Swedish Papers Defend Anti-Prophet Cartoon


Three leading Swedish newspapers have republished a lampooning cartoon of a person described as Prophet Muhammad (peace and blessings be upon him) under the pretext of showing solidarity with the cartoonist in the face of an alleged murder plot against him.

"It's very important for us to take a stand on the issue of freedom of expression," Thomas Mattsson, editor in chief at the Stockholm tabloid Expressen, told Deutsch Welle on Thursday March 11.

In 2007, Swedish cartoonist Lars Vilks depicted a person he described as Prophet Muhammad as a dog to illustrate an editorial on self-censorship and freedom of expression.

"This cartoon has been published in several newspapers in Sweden before," said Mattsson.

"Expressen has never published it, but we did so today given the fact that seven people were arrested yesterday on conspiracy of murder of the artist, Lars Vilks."

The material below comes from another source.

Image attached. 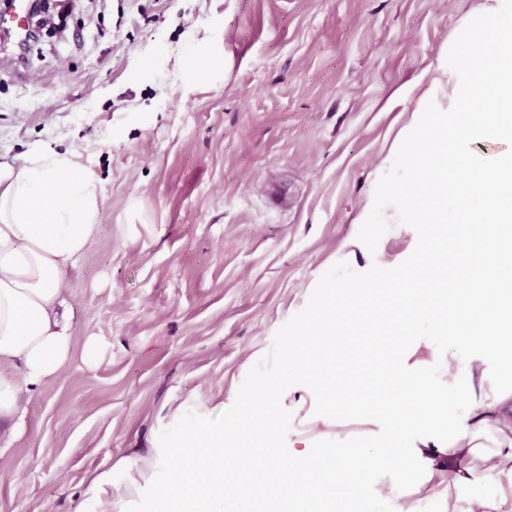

The same was done by the Stockholm-based Dagens Nyheter newspaper and the Malmö daily Sydsvenska Dagbladet.

The three dailies said the move was a show of solidarity with Vilks.

"Vilks doesn’t stand alone in this conflict," Dagens Nyheter said in an editorial Wednesday.

"A threat against him is, in the long term, also a threat against all Swedes."

Irish police have arrested four Muslim men and three women on suspicion of plotting to kill the Swedish cartoonist in an operation coordinated with US and European security agencies.

Vilks, who has a 100,000-dollar (74,000-euro) bounty on his head from an Al-Qaeda-linked group, began receiving death threats after his cartoon appeared in Swedish newspaper Nerikes Allehanda on August 18, 2007.

No offence

Mattsson argued that their decision to print the controversial cartoon should not been seen as an offence to Muslims in Sweden, estimated at nearly 400,000.

"We wanted to show this cartoon for our readers, but not in an offensive way," he told the Deutsch Welle.

"It's not published on the front page - it's a two-column drawing, so it's pretty small - but it's identifiable and you can look at it and make up your own mind."

Gunilla Herlitz, the Dagens Nyheter editor-in-chief, echoed the same position.

"I believe that, in this case, the cartoon is a part of the news and therefore we would like to show the readers what this is all about," he told The Times on Thursday.

"But the cartoon is published in a context and is not the leading picture on the page."

Any drawings of Prophet Muhammad, let alone lampooning ones, are considered blasphemous under Islam.

The publishing of the cartoon in 2007 triggered protests by Muslims in the town of Oerebro, west of Stockholm, where the Nerikes Allehanda newspaper is based.

The protests echoed the uproar caused in Denmark by the publication in September 2005 of 12 drawings, including one showing a man described as Prophet Muhammad with a turban in the shape of a bomb and another showing him as a knife-wielding nomad flanked by shrouded women.

The crisis prompted Muslims in Denmark and worldwide to champion local campaigns to wash away widely circulated misconceptions about Prophet Muhammad.

IslamOnline.net launched a special website, Reading Islam, as part of a larger effort to acquaint non-Muslims with the Prophet.